Les garçons s’exécutent. Ils bandent à fond.


— Hmm, j’adore vos queues.


Et elle commence sa première fellation. Elle passe d’une bite à une autre. Parfois, elle crache sur une queue puis l’engouffre dans sa bouche. À d’autres moments, elle lèche les couilles. Elle réussit à en branler deux pendant qu’elle suce le troisième. « Vous aimez ça ? » demande Angèle. Un oui unanime retentit.


— Vous aimez vous faire sucer par une salope comme moi, alors. Ça me fait plaisir.


Le spectacle que m’offre ma femme est juste dingue. J’ai ma bite dans une main, et de l’autre, j’envoie des snaps à Quentin. On voit Angèle à genoux, les jambes un peu écartées, la tête entre les cuisses d’un inconnu en train de le pomper. Dans une autre main, elle branle une autre bite. C’est incroyable à quel point elle est avide de sexe.
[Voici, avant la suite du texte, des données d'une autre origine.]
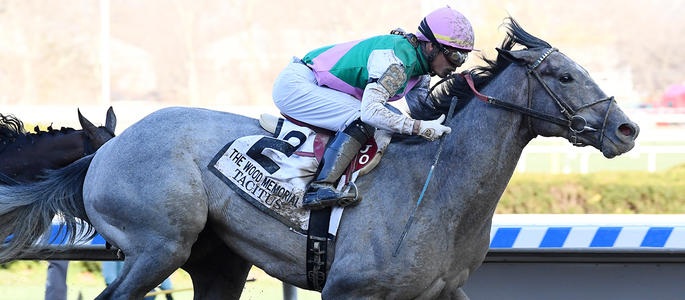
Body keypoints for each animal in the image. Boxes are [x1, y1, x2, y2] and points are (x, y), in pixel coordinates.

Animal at [2, 19, 640, 300]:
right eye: (564, 76)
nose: (627, 128)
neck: (438, 194)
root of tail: (106, 149)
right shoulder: (348, 291)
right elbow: (372, 109)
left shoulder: (443, 292)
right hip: (157, 247)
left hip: (217, 262)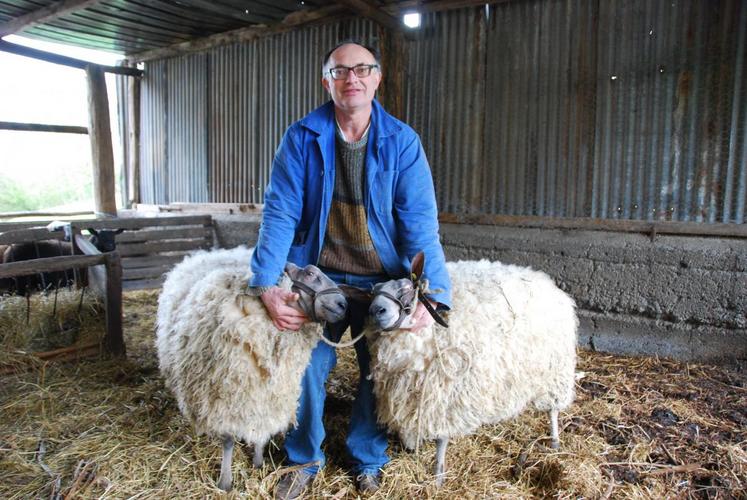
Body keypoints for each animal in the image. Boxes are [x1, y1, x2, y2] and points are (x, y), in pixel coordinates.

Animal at [156, 248, 350, 490]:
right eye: (310, 274)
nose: (343, 304)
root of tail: (203, 254)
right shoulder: (227, 397)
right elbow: (228, 440)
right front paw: (225, 482)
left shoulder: (268, 394)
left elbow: (261, 429)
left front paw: (258, 461)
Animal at [366, 254, 580, 484]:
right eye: (374, 291)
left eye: (407, 289)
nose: (376, 310)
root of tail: (548, 282)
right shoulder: (408, 395)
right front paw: (413, 446)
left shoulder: (447, 399)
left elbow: (441, 440)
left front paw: (438, 475)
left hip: (556, 373)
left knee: (553, 410)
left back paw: (555, 440)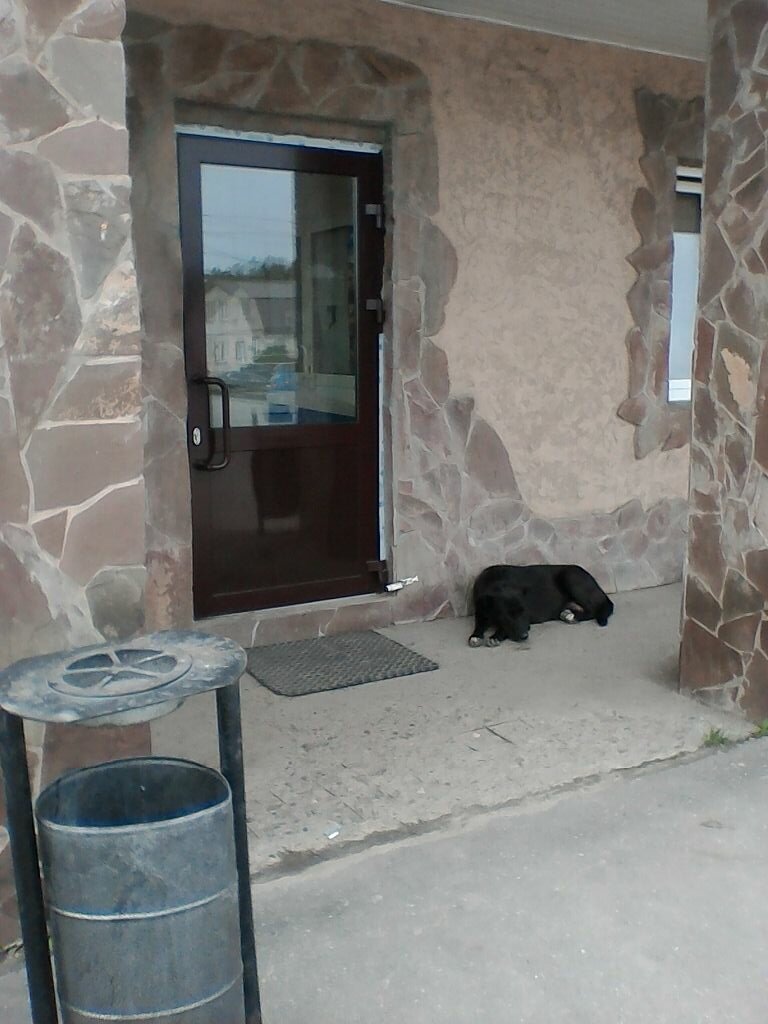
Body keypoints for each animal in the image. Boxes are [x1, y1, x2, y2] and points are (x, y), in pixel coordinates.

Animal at [468, 564, 614, 647]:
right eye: (507, 615)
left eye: (524, 612)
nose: (525, 636)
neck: (497, 582)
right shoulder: (481, 612)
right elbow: (479, 625)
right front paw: (475, 636)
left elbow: (503, 628)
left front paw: (496, 636)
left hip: (570, 577)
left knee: (595, 609)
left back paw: (571, 616)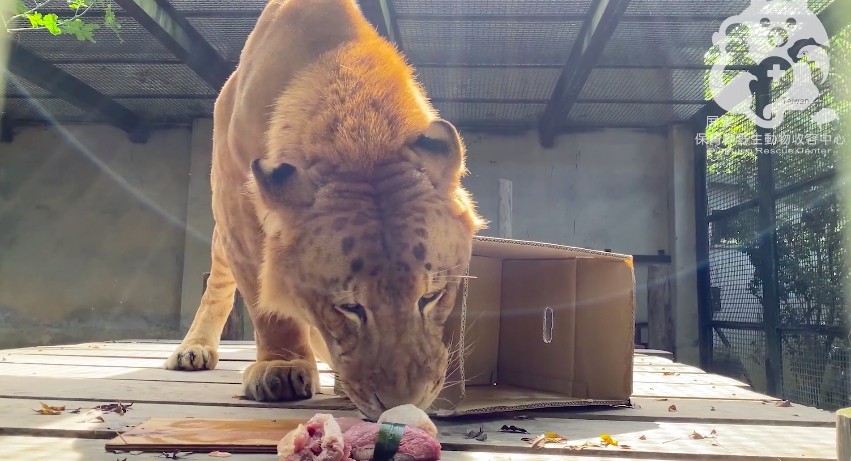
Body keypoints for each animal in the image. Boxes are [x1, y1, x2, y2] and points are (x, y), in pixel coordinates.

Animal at [166, 0, 486, 418]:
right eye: (348, 307)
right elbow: (264, 300)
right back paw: (194, 349)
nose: (402, 404)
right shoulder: (237, 201)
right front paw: (281, 367)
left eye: (431, 297)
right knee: (218, 283)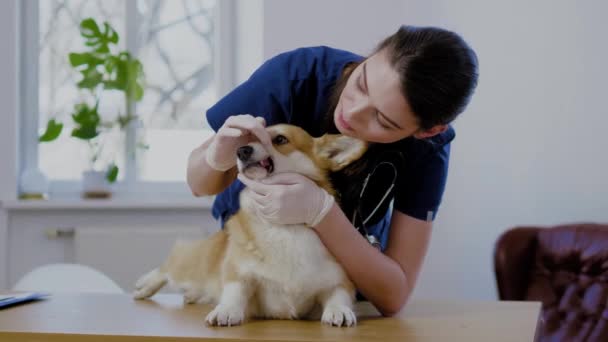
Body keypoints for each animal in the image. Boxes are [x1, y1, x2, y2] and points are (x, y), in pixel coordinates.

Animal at [134, 124, 366, 328]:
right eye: (248, 139)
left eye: (280, 139)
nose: (240, 150)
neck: (283, 227)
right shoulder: (238, 273)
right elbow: (234, 291)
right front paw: (225, 311)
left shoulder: (340, 280)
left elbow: (339, 295)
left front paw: (339, 311)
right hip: (194, 266)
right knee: (169, 265)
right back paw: (144, 286)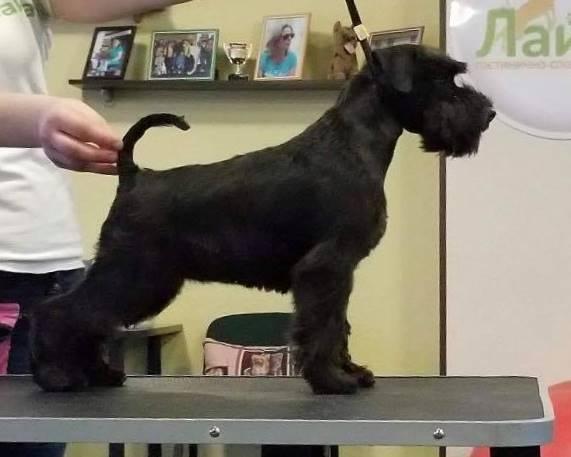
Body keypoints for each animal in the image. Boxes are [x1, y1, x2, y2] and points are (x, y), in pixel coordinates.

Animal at [31, 44, 495, 395]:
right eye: (444, 78)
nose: (487, 114)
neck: (354, 143)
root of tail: (133, 174)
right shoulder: (326, 268)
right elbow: (323, 326)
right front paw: (332, 380)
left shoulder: (340, 272)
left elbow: (339, 324)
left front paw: (350, 371)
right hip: (133, 272)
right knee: (64, 311)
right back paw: (55, 374)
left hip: (143, 278)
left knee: (91, 317)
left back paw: (96, 373)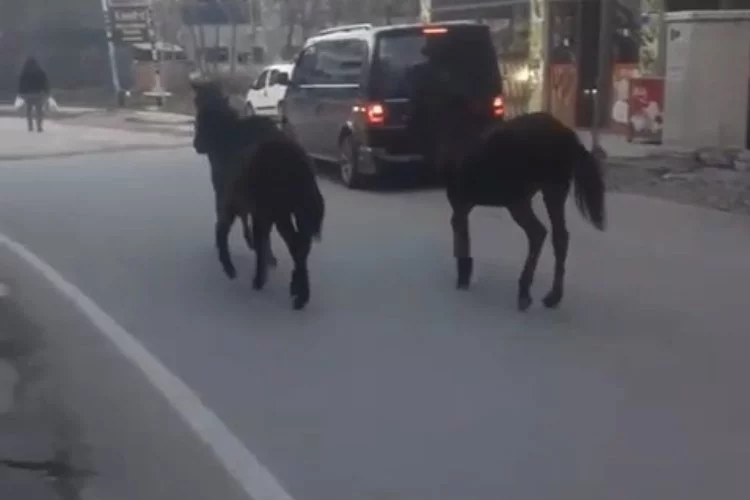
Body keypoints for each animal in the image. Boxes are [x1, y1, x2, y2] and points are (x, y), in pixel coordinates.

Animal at [192, 80, 324, 308]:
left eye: (200, 117)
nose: (196, 144)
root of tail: (295, 162)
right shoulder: (252, 208)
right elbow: (259, 236)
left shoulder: (227, 197)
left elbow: (223, 229)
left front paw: (230, 267)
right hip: (297, 209)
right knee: (300, 245)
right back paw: (299, 293)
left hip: (276, 208)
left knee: (293, 243)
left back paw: (263, 281)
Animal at [450, 111, 608, 310]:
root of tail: (568, 138)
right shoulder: (464, 204)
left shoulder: (459, 202)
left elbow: (461, 240)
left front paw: (462, 279)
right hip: (554, 190)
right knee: (560, 237)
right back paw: (552, 297)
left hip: (519, 199)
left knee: (538, 233)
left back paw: (524, 294)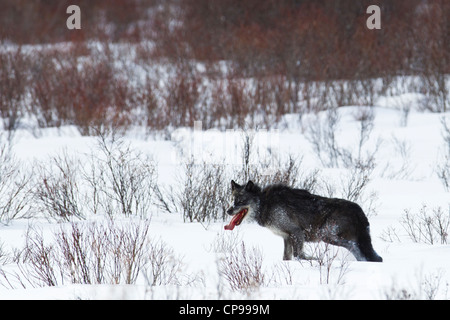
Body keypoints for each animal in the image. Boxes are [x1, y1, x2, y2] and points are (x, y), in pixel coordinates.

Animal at [225, 180, 384, 262]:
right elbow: (287, 257)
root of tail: (358, 210)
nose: (228, 211)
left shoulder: (297, 233)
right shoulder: (287, 237)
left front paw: (314, 260)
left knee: (354, 247)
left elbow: (299, 256)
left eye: (241, 201)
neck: (265, 204)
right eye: (232, 200)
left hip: (326, 236)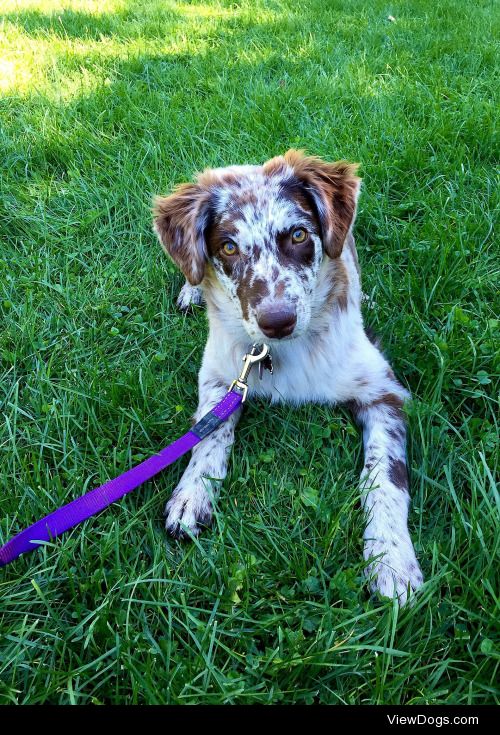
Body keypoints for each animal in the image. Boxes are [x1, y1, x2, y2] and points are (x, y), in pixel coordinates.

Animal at [152, 151, 422, 604]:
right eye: (228, 247)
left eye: (297, 235)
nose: (277, 322)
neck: (284, 354)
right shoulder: (219, 376)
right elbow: (209, 434)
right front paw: (192, 495)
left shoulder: (383, 391)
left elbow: (385, 476)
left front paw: (391, 558)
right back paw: (191, 291)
Elle finit par se redresser en s’asseyant à genoux. Le bas de son visage et même son cou sont couverts de salive. Elle se cambre pour bien mettre en valeur ses seins puis leur dit les paroles les plus excitantes de la journée : « Allez-y, videz-vous les couilles sur moi. »


Les garçons se mettent en file indienne, et chacun leur tour, ils se branlent devant le joli visage de ma femme. Le premier décharge quatre jets de foutre sur la poitrine d’Angèle. Le deuxième est très rapide à venir. Il ajoute sa semence à celle déjà présente. Le troisième prend son temps. C’est le plus coquin des trois. Il profite une nouvelle fois de la bouche d’Angèle. Il se retire puis vise le menton et le cou. Le sperme se répand sur la peau d’Angèle en longues traînées. J’envoie une photo à Quentin pour qu’il se branle. En guise d’au revoir, Angèle dépose un baiser sur chaque gland encore gonflé d’excitation. Les trois amis se rhabillent puis se retirent de l’appartement. De nouveau seuls, je sors ma queue et je la plonge dans la bouche d’Angèle. À cet instant, j’ai envie de la traiter comme une chienne. Je lui pilonne la bouche en imposant un rythme un peu brutal. Tout à l’heure, les trois mecs sont restés hyper-doux, se laissant sucer.


Mais là, j’ai trop envie de lui baiser sa bouche de salope. Je lui saisis sa queue-de-cheval avec vigueur. Son regard est plongé dans le mien. Je sens que je vais jouir une dose énorme. Je me retire et ordonne à Angèle d’ouvrir la bouche. Le foutre remplit sa bouche et se répand aussi sur son nez et ses joues.


— Bouge pas ! J’envoie une dernière photo à Quentin.

— Non pas de photo. Filme-moi en train de lécher ta bite. Je veux qu’il voit que j’aime le foutre.


Je m’exécute. La vidéo est envoyée. Je reçois plusieurs messages par la suite. Je textote un peu pendant qu’Angèle se délasse dans la salle de bain.


[SMS, Quentin, Charles]

< Je veux trop la baiser. Tu me laisserais la prendre si elle est d’accord ?

> Bien sûr. Ça lui plaît que tu sois en chien devant ses photos. Pour toi, c’est sûr, elle écartera les cuisses sans problème.


La discussion s’échauffe un peu puis je souhaite bonsoir à Quentin afin de passer du temps avec mon épouse ressortie toute propre de son bain.

La soirée se déroule en toute simplicité. Nous regardons un film, allongés l’un contre l’autre.

Avant de se coucher, Angèle souhaite envoyer aux trois garçons, un petit message de « bonne nuit » comme elle dit. Elle me redonne ensuite le téléphone et se glisse sous la couverture. Je lis ceci :


— Bonne nuit à vous trois. J’espère que vous ferez de beaux rêves avec les couilles moins pleines. J’ai adoré recevoir vos jets de foutre bien chauds. Si vous restez dans les parages, je vous ferai signe. Et vous savez, il n’y aura pas que ma bouche de libre. Je vous laisserai me baiser et m’enculer sans problème.


Je pousse un « oh » assez sonore en lisant le message. Angèle éclate de rire. Elle faisait semblant de dormir en épiant ma réaction. « Petite salope » lui-dis-je en riant.